Offer one-tap presets (every hour, daily at midnight, weekly Sunday) that populate the expression. A “Custom” toggle reveals minute/hour/day/month/weekday dropdowns. Keep the advanced surface hidden until requested.

Next run timeline

Compute the next 3–5 execution times and display them as a vertical timeline. Each entry shows the absolute UTC timestamp and relative time (“in 4 hours”). This is the fastest way to validate a schedule.

Status + last result

Every cron entry shows a colored dot (green/yellow/red) for the last run outcome, the duration, and a link to the full log. Hovering the dot reveals the exit code and a snippet of stderr.

Layout structure

List view (default): A table with columns for name, schedule summary, next run, last status, and a kebab menu for edit/pause/delete. Rows are expandable inline to show the timeline and recent logs without navigating away.

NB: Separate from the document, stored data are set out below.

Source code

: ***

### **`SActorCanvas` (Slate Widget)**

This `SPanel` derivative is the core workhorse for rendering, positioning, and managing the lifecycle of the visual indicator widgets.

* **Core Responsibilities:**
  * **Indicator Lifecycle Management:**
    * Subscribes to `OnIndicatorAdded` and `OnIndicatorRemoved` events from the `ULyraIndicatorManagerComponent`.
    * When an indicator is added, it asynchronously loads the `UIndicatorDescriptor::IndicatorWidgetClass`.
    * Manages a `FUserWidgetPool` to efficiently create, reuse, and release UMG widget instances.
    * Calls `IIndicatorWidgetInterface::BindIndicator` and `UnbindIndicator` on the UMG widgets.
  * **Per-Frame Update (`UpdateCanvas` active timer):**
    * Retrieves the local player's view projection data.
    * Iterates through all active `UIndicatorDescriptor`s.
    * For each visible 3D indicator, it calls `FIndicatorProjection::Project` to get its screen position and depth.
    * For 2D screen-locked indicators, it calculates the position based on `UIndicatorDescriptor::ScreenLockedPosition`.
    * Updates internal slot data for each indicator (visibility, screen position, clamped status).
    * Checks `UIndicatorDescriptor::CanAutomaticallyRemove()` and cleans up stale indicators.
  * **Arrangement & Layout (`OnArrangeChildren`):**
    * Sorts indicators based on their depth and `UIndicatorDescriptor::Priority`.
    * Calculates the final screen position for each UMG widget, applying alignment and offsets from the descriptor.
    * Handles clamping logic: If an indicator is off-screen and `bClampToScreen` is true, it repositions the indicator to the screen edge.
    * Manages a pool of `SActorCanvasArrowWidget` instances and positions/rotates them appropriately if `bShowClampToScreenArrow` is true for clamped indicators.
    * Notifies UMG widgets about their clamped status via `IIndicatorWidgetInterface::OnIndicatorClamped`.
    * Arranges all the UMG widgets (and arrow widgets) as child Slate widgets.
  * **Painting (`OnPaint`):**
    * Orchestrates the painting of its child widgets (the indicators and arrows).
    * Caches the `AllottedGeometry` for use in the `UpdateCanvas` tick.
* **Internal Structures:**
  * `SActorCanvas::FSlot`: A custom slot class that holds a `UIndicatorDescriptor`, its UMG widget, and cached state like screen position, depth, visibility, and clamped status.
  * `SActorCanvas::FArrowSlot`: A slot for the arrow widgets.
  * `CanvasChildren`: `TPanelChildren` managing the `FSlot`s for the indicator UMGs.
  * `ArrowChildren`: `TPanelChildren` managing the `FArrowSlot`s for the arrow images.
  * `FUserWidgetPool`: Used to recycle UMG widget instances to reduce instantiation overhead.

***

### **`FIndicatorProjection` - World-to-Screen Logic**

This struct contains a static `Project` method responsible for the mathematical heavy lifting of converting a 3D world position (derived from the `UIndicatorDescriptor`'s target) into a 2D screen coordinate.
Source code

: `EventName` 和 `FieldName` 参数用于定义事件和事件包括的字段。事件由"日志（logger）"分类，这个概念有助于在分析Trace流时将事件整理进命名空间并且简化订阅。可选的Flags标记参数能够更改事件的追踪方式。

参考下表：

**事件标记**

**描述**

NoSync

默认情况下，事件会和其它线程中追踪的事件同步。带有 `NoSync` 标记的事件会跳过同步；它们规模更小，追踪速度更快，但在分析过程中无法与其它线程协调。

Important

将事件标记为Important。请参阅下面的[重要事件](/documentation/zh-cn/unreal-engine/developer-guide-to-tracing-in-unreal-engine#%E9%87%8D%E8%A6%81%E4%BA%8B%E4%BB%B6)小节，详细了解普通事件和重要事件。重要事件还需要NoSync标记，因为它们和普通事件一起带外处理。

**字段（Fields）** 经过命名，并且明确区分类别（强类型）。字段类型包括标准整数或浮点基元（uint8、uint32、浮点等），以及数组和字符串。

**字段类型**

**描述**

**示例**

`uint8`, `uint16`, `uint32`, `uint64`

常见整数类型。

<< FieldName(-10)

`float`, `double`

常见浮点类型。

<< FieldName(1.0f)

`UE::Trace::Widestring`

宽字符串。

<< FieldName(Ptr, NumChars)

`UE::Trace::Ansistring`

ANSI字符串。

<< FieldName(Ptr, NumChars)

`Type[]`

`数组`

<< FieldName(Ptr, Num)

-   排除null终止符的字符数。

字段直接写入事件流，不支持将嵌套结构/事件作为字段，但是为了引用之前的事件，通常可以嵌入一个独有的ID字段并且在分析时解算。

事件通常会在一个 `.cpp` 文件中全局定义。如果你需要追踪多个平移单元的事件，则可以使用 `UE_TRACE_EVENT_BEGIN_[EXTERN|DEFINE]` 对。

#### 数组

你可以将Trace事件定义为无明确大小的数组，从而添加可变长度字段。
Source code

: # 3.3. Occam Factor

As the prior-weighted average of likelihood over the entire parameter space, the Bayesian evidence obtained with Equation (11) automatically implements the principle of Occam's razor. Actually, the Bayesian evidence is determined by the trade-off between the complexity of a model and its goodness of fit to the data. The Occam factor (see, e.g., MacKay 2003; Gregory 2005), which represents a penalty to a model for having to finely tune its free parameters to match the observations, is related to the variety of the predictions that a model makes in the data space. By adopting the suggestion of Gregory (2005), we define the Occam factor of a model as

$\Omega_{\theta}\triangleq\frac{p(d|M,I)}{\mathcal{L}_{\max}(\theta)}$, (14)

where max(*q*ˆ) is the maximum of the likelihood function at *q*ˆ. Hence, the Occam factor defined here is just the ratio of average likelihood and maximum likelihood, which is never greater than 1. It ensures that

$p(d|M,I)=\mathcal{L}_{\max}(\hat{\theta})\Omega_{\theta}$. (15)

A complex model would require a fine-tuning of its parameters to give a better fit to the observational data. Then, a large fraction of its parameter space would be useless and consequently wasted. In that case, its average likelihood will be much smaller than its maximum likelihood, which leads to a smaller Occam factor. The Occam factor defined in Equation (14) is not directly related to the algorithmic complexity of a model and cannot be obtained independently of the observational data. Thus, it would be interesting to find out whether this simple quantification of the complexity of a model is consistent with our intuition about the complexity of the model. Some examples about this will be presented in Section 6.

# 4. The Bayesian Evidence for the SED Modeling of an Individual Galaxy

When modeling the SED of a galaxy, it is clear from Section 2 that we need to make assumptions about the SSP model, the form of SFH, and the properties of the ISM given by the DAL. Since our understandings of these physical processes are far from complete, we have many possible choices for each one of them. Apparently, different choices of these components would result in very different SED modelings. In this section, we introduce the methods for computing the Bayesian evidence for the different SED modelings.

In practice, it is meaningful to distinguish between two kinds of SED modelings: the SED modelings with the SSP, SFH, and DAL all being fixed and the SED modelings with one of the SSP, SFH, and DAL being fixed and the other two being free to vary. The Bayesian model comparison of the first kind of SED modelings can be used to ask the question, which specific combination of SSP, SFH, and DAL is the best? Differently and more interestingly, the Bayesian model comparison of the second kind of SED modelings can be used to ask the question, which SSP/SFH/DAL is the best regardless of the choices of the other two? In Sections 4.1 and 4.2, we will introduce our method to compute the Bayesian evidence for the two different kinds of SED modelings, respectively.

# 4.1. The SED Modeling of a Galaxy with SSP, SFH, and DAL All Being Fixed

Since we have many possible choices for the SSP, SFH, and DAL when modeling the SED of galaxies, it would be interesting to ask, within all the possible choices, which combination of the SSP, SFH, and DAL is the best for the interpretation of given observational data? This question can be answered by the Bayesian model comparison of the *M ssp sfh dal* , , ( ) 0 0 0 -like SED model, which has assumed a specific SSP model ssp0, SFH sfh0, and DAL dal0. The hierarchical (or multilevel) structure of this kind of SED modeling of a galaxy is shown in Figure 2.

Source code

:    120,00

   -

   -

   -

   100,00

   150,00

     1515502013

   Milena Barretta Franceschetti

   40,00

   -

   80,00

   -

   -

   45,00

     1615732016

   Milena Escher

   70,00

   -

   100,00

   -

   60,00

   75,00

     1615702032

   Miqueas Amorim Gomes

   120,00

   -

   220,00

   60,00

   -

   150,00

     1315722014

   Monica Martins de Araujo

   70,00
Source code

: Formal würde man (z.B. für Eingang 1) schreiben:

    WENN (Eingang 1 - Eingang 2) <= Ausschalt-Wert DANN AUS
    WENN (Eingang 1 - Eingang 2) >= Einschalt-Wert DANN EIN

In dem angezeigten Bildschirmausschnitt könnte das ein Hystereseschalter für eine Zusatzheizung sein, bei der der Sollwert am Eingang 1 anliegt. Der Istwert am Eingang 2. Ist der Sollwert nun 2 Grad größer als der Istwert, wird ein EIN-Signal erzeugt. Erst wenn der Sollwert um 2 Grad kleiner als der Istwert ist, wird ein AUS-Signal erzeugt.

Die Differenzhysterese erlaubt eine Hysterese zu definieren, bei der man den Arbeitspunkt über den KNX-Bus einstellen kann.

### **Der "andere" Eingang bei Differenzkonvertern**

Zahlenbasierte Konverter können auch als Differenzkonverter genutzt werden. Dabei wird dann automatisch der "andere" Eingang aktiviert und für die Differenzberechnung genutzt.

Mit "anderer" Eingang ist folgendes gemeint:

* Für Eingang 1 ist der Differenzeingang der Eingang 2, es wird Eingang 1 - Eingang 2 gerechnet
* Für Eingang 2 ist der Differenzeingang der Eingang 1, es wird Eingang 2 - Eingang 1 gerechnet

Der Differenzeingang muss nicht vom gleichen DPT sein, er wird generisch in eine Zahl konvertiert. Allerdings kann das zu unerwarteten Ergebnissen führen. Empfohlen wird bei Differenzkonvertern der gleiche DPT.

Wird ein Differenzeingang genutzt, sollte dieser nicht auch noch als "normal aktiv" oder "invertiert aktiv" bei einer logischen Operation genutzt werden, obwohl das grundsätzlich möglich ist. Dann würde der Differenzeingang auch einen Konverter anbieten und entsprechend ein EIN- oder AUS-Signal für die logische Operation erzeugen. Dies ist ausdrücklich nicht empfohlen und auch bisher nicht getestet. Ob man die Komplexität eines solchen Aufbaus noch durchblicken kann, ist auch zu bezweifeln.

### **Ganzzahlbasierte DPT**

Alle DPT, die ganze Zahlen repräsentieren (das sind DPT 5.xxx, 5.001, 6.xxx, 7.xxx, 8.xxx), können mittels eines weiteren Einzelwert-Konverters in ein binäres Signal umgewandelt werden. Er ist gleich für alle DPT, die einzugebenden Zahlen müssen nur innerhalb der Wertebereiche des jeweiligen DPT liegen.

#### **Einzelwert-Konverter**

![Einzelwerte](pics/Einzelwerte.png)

Create/edit drawer: A slide-over panel from the right. Top section: name + description. Middle: preset buttons and the custom builder. Bottom: live preview, next-run timeline, and save/cancel actions. Keep the drawer under 480px wide on desktop.

Empty state: When no cron jobs exist, show an illustration and a single “Create your first schedule” button. Below it, list two suggested presets with one-click creation.

Edge cases

  • Overlapping runs: if a job takes longer than its interval, surface a warning badge and offer a “skip if still running” toggle.
  • Timezone display: always show the configured timezone next to the schedule. Convert UTC timestamps to that zone in the UI.
  • Paused state: dim the entire row, show a “Paused” chip, and hide the next-run column. One click to resume.
  • Bulk actions: select multiple rows via checkboxes to pause, resume, or delete in one operation. Show a sticky bottom bar with the action buttons and a count of selected items.